### Tasks to carry out
[1] Please read the passage on making a book below and decide whether each statement agrees with it: (a) the author has worked as a teacher trainer and story teller in 55 countries; (b) making a book should take no more than one lesson; (c) with young beginners, the children write the story themselves. For each, answer yes or no and quote the deciding words from the passage.
[2] Continue the passage on making a book below from its last sentence.

### Supplied passage

↓↓↓

Making a Book
Andrew Wright is an author, illustrator, teacher trainer and story teller. He has published with Oxford University Press, Cambridge University Press and Pearson. As a teacher trainer and story teller he has worked in 55 countries. E-mail: email@example.com,
Estimate at least two lessons for making a book. But take into account that many students will work on their book in their own private time.
Why make a book?
Of course it can be a book or an illustrated story on a website.
Although it takes time it is hugely motivational. The students are not doing something for you to correct! You are helping them to publish their own work in English! Such a fundamental difference!
Books are wonderful because you can exhibit them in the school AND you can go to the school director, show him or her the books and then ask for money to attend SPELT conferences.
Publish student stories for others through: books, posters, websites, plays, videos, audio recordings.
Elementary students have the delight of seeing their very limited English actually making something special. Advanced students are as challenged in their writing as any other author!
The examples I have chosen range from very young children who made a story but couldn’t write through to very competent teenagers.
Different contributions from different language proficiency levels
- The children: beginners and young. They make a story with me, orally. I write up their story and put it into a book. The children add the illustrations.
- Ditto 1 above but the children add some of their own texts.
- Older students who can write. Having made the story as a class, work in groups or as individuals and write and illustrate the whole book by themselves.
The source of the story
The story might come from their imagination ie as a result of the Class Oral Storymaking. Or it might be a re-telling of an existing story.
An example of a detailed procedure
If they have made a story with the Class Oral Storymaking technique you might very reasonably say, ‘Gosh! That’s a super story! We can’t just lose it! We must make it into a book.
‘Lets make different books in groups. Get together in 3’s or 4’s or 5’s. Here is the zigzag book you are going to have. Its got a cover and 7 pages (can be more). You can work on it together…and decide if you each do two pages or whether one person writes and the others draw.

↑↑↑

### Raw data
↓↓↓

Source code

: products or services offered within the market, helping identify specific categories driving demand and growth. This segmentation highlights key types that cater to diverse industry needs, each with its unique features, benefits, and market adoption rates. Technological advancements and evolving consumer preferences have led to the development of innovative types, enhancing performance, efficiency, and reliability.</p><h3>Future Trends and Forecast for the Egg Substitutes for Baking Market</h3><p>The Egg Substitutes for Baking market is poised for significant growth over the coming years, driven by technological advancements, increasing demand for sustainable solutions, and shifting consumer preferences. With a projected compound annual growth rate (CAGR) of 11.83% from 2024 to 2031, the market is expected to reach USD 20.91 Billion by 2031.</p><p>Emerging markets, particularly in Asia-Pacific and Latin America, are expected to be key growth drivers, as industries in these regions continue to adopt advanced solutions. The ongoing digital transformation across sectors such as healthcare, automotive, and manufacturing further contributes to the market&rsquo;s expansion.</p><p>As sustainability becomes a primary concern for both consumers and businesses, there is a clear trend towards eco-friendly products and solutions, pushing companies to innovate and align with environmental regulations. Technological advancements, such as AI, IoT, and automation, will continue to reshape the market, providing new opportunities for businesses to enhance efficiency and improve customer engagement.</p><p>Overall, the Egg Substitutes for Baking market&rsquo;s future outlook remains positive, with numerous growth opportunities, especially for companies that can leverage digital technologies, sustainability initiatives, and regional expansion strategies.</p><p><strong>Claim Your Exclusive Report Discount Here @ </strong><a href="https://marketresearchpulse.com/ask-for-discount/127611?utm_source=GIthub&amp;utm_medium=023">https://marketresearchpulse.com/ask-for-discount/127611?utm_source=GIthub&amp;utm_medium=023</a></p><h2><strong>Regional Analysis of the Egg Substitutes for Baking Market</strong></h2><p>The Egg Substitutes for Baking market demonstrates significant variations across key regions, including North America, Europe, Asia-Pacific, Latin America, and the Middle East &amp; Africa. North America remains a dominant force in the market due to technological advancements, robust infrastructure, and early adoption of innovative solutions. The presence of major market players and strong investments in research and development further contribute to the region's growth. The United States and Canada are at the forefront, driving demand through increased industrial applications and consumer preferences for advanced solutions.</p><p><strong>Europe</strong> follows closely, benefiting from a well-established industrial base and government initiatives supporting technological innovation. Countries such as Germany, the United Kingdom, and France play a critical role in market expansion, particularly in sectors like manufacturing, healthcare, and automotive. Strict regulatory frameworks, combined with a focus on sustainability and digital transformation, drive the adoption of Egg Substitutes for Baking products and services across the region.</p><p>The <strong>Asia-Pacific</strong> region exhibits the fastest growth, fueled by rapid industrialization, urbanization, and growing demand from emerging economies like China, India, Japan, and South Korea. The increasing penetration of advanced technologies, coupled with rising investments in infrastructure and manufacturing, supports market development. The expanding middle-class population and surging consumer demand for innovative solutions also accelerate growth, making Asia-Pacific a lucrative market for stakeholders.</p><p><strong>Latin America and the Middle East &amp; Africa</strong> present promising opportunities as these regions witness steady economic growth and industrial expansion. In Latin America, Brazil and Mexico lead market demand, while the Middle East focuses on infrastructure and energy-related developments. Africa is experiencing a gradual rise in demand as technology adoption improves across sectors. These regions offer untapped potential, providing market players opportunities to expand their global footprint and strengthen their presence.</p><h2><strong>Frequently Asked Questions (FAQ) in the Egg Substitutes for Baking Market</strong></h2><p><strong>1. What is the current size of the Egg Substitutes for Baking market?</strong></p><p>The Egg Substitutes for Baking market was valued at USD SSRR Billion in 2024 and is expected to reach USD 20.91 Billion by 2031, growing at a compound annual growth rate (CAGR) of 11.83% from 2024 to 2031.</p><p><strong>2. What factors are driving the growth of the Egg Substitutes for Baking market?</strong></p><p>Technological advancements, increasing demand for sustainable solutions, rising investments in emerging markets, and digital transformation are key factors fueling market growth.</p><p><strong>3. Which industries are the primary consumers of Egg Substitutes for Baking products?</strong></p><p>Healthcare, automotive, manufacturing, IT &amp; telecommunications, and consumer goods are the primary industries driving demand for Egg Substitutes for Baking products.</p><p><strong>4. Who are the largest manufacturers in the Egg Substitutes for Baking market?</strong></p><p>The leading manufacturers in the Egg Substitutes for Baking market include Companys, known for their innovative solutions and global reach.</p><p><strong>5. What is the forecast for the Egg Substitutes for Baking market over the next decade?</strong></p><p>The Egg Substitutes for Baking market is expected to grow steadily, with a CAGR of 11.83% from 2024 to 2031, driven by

↑↑↑

### Results of the exercise
[1]
(a) Yes: "As a teacher trainer and story teller he has worked in 55 countries."
(b) No: "Estimate at least two lessons for making a book."
(c) No: "I write up their story and put it into a book."

[2]
‘To help you lets divide the story into seven parts and then you will know what to write and draw on each page.’
The class then brainstorm what they think the seven parts might be. You act as their secretary and write on the board for them to copy. If they are elementary you might even write the sentences for them to copy. If they are higher level you can write key words to help them with the story and the language they will need.
Alex who has autism wrote this 8 page zigzag book when she was about seven. You can see that we worked on it together. Sometimes I typed her sentences and sometimes she wrote her own sentences. For Alex English is her second language.
This is an inside double page spread in Alex’s book, showing her writing and mine.
A class of children aged four made this 4 page story about Emma Rosie in their mother tongue. I went home, typed up their story as you see above and below, photocopied enough copies for each member of the class and explained to them that it was their story and their book. They illustrated it…matching their illustration with what they believed to be the text on that page.
Here is my typing of their text and the illustrations of one of the children.
This book by Tim was done entirely by him for me. He was seven and a native speaker of English. Of course it was easier for him because he was writing in his mother tongue. BUT the point is that he chose to make this book in his own time and chose to give it to me! What a treasure!
This is a ten page zigzag book. Each white sheet is A5 and was stuck into the book when the text and illustration were ready. It was made by a group of Austrian teenagers following a class oral story making. Each teenager wrote and illustrated two or three pages. Most of the work was done in their private time and they did it because they loved doing it.
One mother in the town told me that her son was setting his alarm clock early so he could go to school and work with his group on their book before school started!
Because they work on separate sheets of A5, it is easy for the whole group to be working at the same time and easy for you to check the language before it is pasted in to the book…if that is what you want to do.
I worked in Chubu Gakuin University in Japan with the students. These were some of the zigzag books they made. Once more they went ‘far beyond the call of duty’ and spent a lot of private time on them.
Book making is relevant to all ages and abilities and your role is to help, support, encourage and unobtrusively, guide. NOT correct and mark! They are publishing in English!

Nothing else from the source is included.